Nous pensons que c’est une excellente initiative prise par la Président de la République Française, M. Emmanuel Macron. Cela nous permettrait de mettre en lumière les talents du milieu culturel venant du continent ou s’inspirant de la culture africaine dans toute sa diversité, car l’Afrique c’est 54 nations indépendantes avec chacune ses spécificités culturelles.

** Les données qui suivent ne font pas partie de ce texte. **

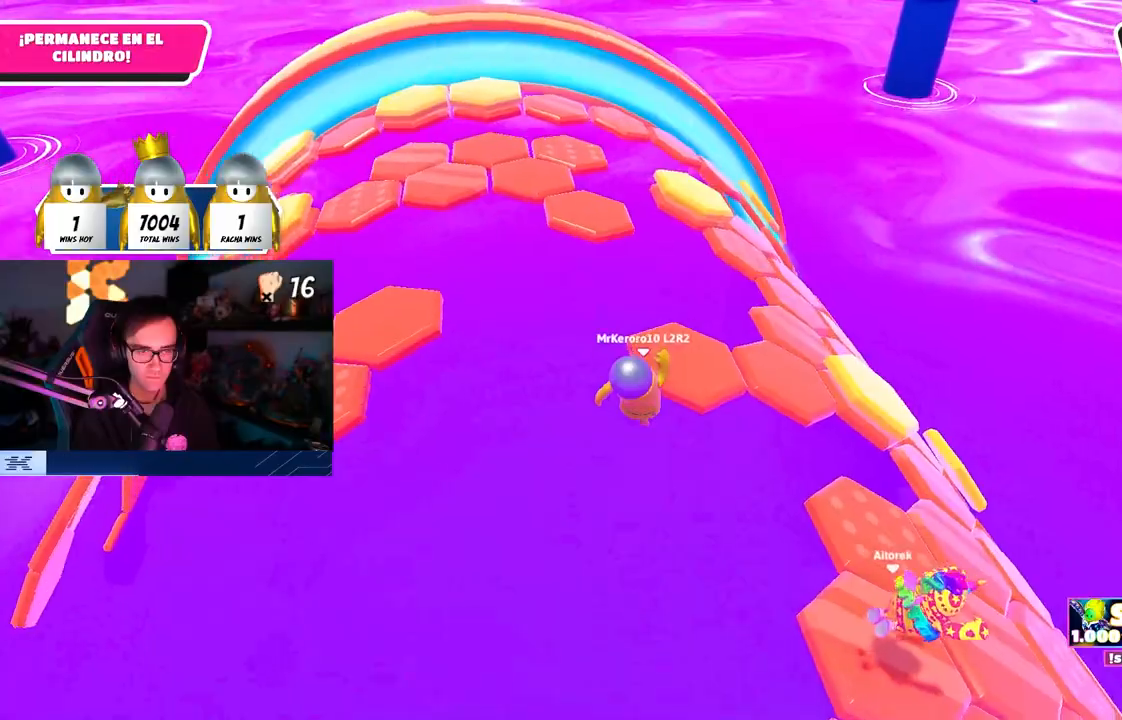
{"buttons": [], "left_stick": "up-left", "right_stick": "center", "events": [[17, "right_stick", "right"], [150, "right_stick", "center"], [217, "SQUARE", "down"], [333, "SQUARE", "up"], [367, "left_stick", "up"], [500, "left_stick", "up-left"]]}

Notre souhait serait que cette initiative prenne une dimension européenne. Nous sommes confiants sur la volonté de Ngoné Fall à créer les conditions d’une réussite globale autour de cette saison culturelle en dépit des contraintes liées à la pandémie actuelle et nous nous tenons à ses côtés.
Comment les regards des Allemands évoluent sur l’Afrique selon vous ?
Le regard des Allemands par rapport au continent africain évolue. Ce continent commence à susciter leur intérêt donc nous avons bon espoir que cela s’intensifie. Mais beaucoup d’Allemands, faute d’informations, ont toujours une image négative de l’Afrique remplie des clichés (pauvreté, guerre, maladies, etc.). Avec la galerie, nous souhaitons également sensibiliser les gens et contribuer à donner une image positive de l’Afrique à travers également les travaux menés par Yannick Ackah, Belén, Jean-Laurent Koné Zié. C’est la mission que chaque Africain de la diaspora doit se donner pour redonner une belle attractivité à notre continent.